Well, H, O and OH are not permanent gases, and can exist in extreme conditions only. I am even not sure that they can be separated from the molecules (H2, O2, H2O2, ..,) from which they are derived. This is probably the reason why few data are available, as these gases are probably extremely difficult to study in the conditions in which they are formed.

Aalin

You can estimate them using "The properties of gases and liquids" by Reid and Sherwood.

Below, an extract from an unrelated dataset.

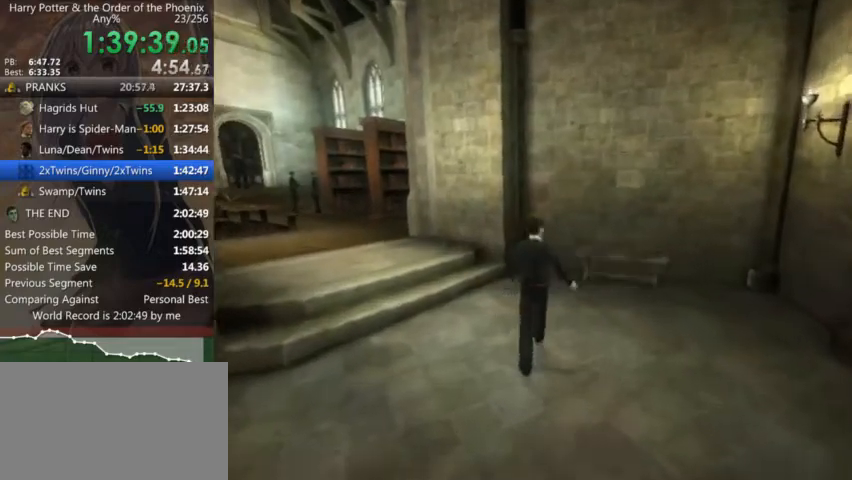
{"keys": [], "mouse": [], "events": []}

I think that Alain is correct. It needs some energy to dissociate H2 into two separate monoatomic H. Then still the equilibrium is practically completely on the side of H2 which means the two monoatomic H's will readily combine back to H2. The same applies for O2 and monoatomic O. Thus it would be impossible to separate pure monoatomic H or monoatomic O for the purposes of measurement of the thermodynamic properties, like critical properties and acentric factors (liquid vapor pressure needed). I think that it not possible even to estimate them with methods in book mentioned by Joao, I am very familiar with that book and its more recent editions. Probably the only way to determine those properties is indirectly with some model using mixtures, but one needs to know the exact amount of H and H2 etc in the mixture. I remember having seen the dissociation equilibrium of some of these in CRC Handbook of physics (?), but the temperature should be well over 1000 K to have any dissociation.

Thus I think that to model the thermodynamic properties of mixtures of gases in real conditions you don't need those monoatomic species, unless your real conditions means very high temperatures and possibly low pressures or some exotic conditions.